Significant pollination of many plants is done by butterflies and moths, sometimes exclusively, and they are not the only animals other than bees that work at pollination.

Bees of various kinds, especially honeybees, and other social insects are the most familiar and important pollen carriers.

However, beetles, moths, butterflies and flies are involved in pollinating a wide variety of plants, including many of economic importance.

For example, anise and black swallowtail butterflies are drawn to carrot, parsley and dill plants, and the giant swallowtail likes citrus flowers. Many ornamental flowers, like honeysuckle and many orchids, depend on the ministrations of butterflies or moths.

Flowers pollinated by insects are often positioned, colored, scented and shaped to attract specific ones.

The sweet fragrance of night-blooming flowers draws moths, for example, and their fragrance usually disappears after pollination. The pollen grains are often clumped, sticky and textured like Velcro, with spines, hooks and other protuberances to make it easier for even light insects to pick up pollen.

Flowers that offer nectar to specific pollinating insects often hide it in vessels that require made-to-measure mouth parts to reach it.

A famous example is a Madagascan orchid found by Darwin in 1862, called Angraecum sesquipedale; its nectar is in a tube eleven inches deep. It was not until 1903 that a long-tongued sphinx moth was identified as its pollinator.

An orchid that would require a moth with a fifteen-inch tongue is known, but such a moth has not yet been identified.

Yucca moths and yucca plants have an exclusive interdependent relationship; the moth is the plant’s only pollinator, and its fruit is the only food for the moth larvae.

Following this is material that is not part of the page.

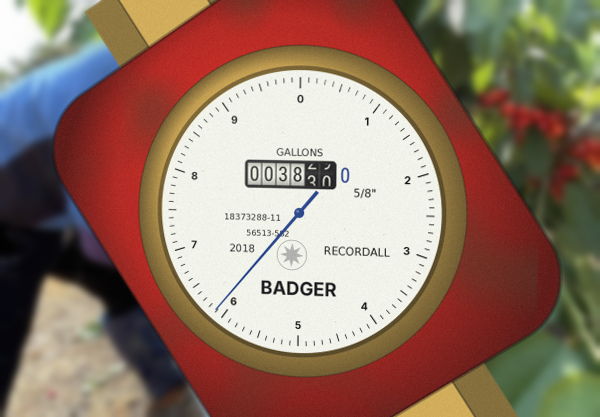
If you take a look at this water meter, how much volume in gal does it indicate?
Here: 38296.1 gal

The female moth gathers a pollen ball with a special tentacle and inserts it into the stigma of a yucca flower, usually on another plant; it also lays its eggs in the base of the flower, and its larvae feed on some, but not all, of the seeds in the developing fruit.

Wasps, hummingbirds and even bats, which pollinate the agave plant, source of tequila, are also important pollinators.

Some plants are self-pollinated; water pollinates some plants; and many rely on wind-borne pollen.